„Hornisgrinde-Wolf“ darf vorerst nicht getötet werden

Stuttgart, 30. Januar 2026 (JPD) – Das Verwaltungsgericht Stuttgart hat die Tötung des sogenannten „Hornisgrinde-Wolfes“ GW267m vorläufig untersagt. Die 6. Kammer des Gerichts erließ am Freitag einen Beschluss (Az.: 6 K 868/26), der das Land Baden-Württemberg verpflichtet, die geplante Eliminierung des Wolfes bis zur Entscheidung im gerichtlichen Eilverfahren auszusetzen.

Verwaltungsgericht stoppt Tötung des „Hornisgrinde-Wolfes“

Gegenstand des Verfahrens ist eine artenschutzrechtliche Ausnahmegenehmigung des Ministeriums für Umwelt, Klima und Energiewirtschaft Baden-Württemberg, die die Tötung des Wolfes zulässt. Eine anerkannte Umweltvereinigung hatte im Eilverfahren gegen diese Genehmigung geklagt. Der Wolf, einer von vier freilebenden Wölfen im Land, war seit Anfang 2024 mehr als 180 Mal gesichtet worden.
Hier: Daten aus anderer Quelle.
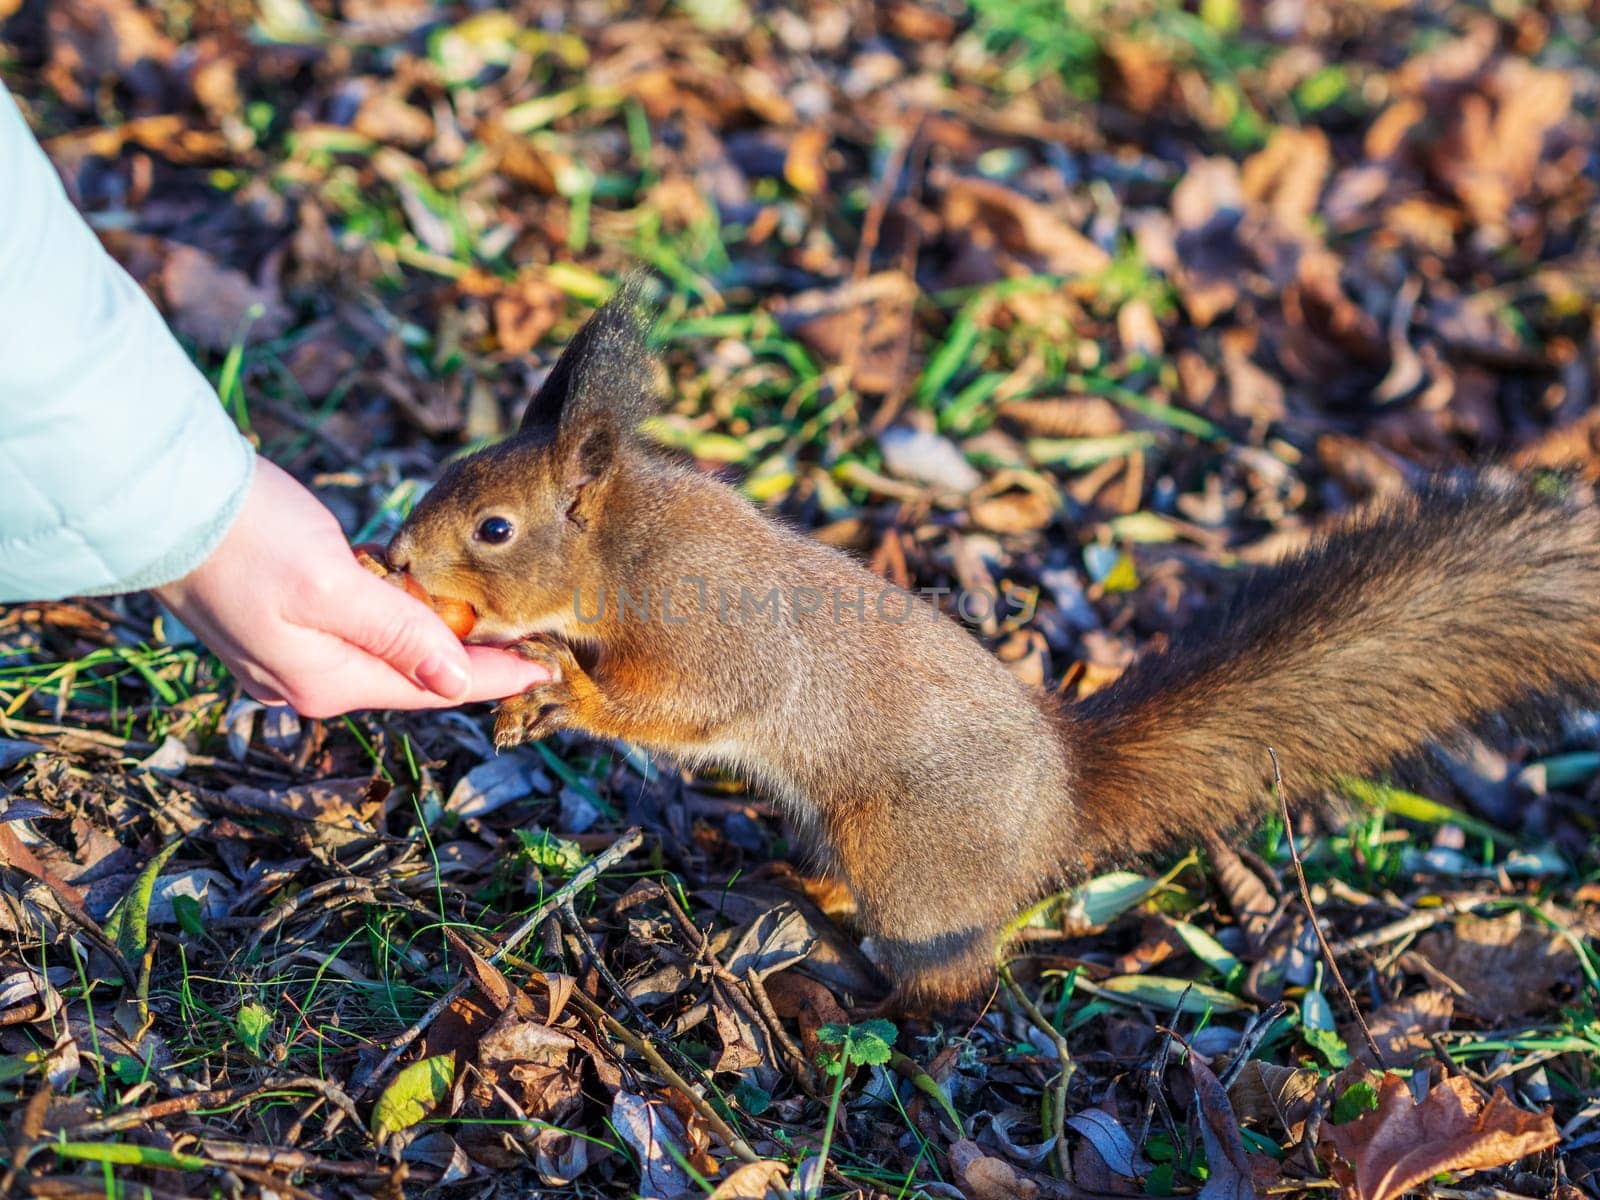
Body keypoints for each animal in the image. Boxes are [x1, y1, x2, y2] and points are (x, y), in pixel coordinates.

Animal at [387, 286, 1600, 1011]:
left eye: (493, 529)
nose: (393, 558)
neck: (622, 543)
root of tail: (1064, 801)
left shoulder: (711, 629)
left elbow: (684, 704)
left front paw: (562, 688)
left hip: (918, 871)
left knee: (960, 971)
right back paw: (800, 888)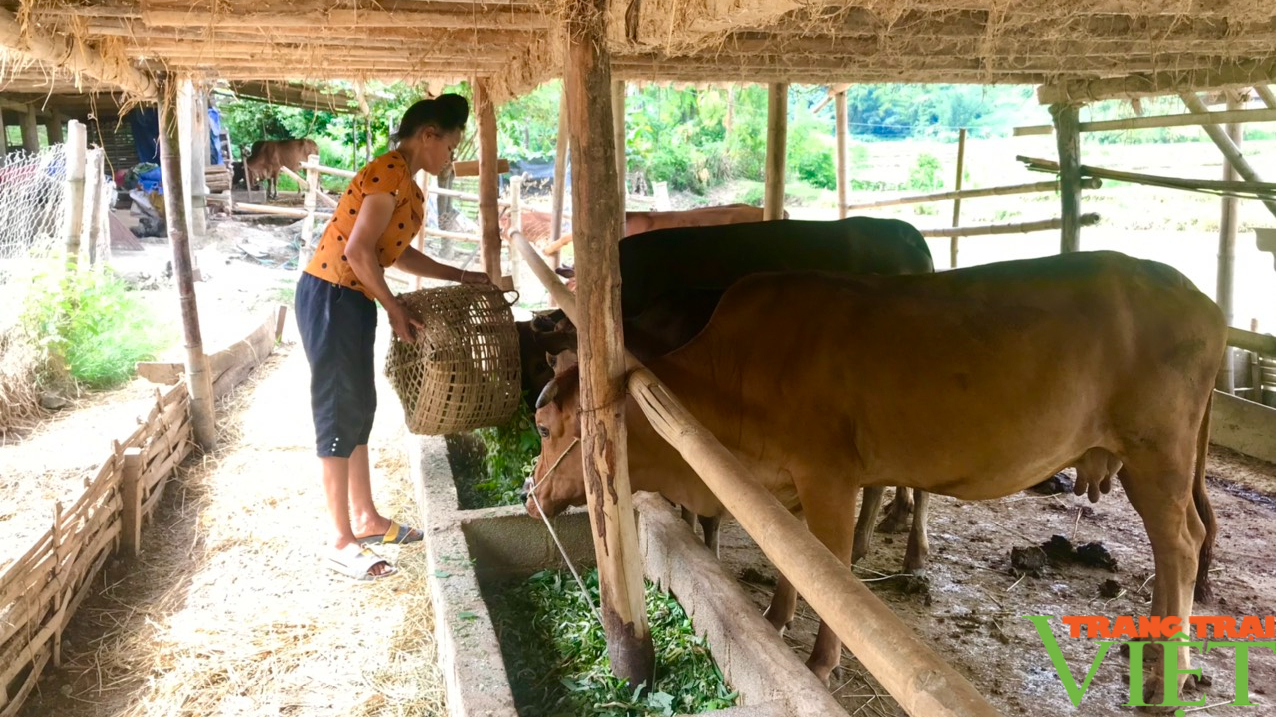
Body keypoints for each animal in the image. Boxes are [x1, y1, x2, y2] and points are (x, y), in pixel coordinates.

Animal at [528, 248, 1224, 699]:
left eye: (545, 426)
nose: (533, 494)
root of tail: (1202, 301)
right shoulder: (782, 486)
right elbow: (792, 561)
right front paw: (776, 619)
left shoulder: (829, 479)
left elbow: (828, 570)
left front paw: (818, 662)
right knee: (1173, 548)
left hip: (1157, 455)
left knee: (1182, 545)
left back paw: (1165, 672)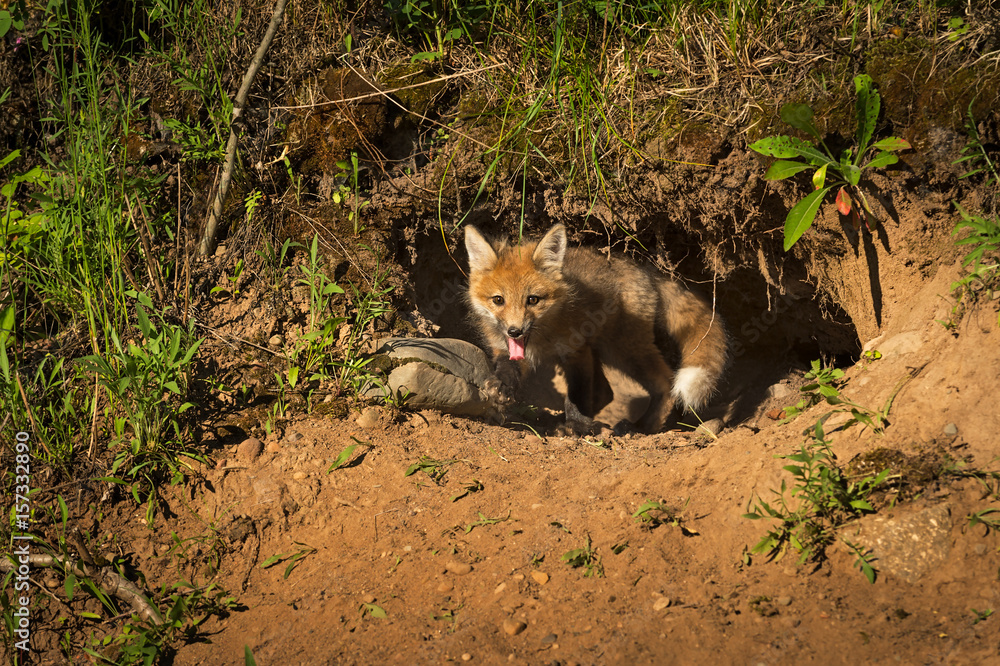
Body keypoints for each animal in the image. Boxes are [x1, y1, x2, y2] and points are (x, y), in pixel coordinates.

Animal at [464, 223, 728, 434]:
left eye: (533, 300)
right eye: (498, 300)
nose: (515, 331)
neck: (541, 339)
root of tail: (643, 268)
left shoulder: (577, 352)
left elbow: (577, 394)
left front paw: (577, 425)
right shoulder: (506, 349)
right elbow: (507, 370)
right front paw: (500, 389)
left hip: (622, 349)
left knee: (664, 382)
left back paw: (642, 427)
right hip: (607, 351)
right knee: (606, 392)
Im Mai 2024 soll er Menschen mit Hunden über mehrere Kilometer verfolgt und im Juni 2024 territoriales Verhalten gegenüber Hunden gezeigt haben. Frühere Fangversuche waren erfolglos.

Die 6. Kammer begründete ihre Entscheidung mit dem notwendigen Schutz des Rechtsschutzes. Eine Tötung des Tieres vor gerichtlicher Klärung würde irreversible Zustände schaffen. Die Kammer betont, dass die öffentliche Sicherheit und Gefahrenlage derzeit kein sofortiges Handeln erfordern, zumal das letzte problematische Verhalten des Wolfes längere Zeit zurückliegt. Die Entscheidung gilt vorläufig, bis das Eilverfahren abgeschlossen ist. Gegen den Beschluss kann innerhalb von zwei Wochen Beschwerde beim Verwaltungsgerichtshof Baden-Württemberg eingelegt werden.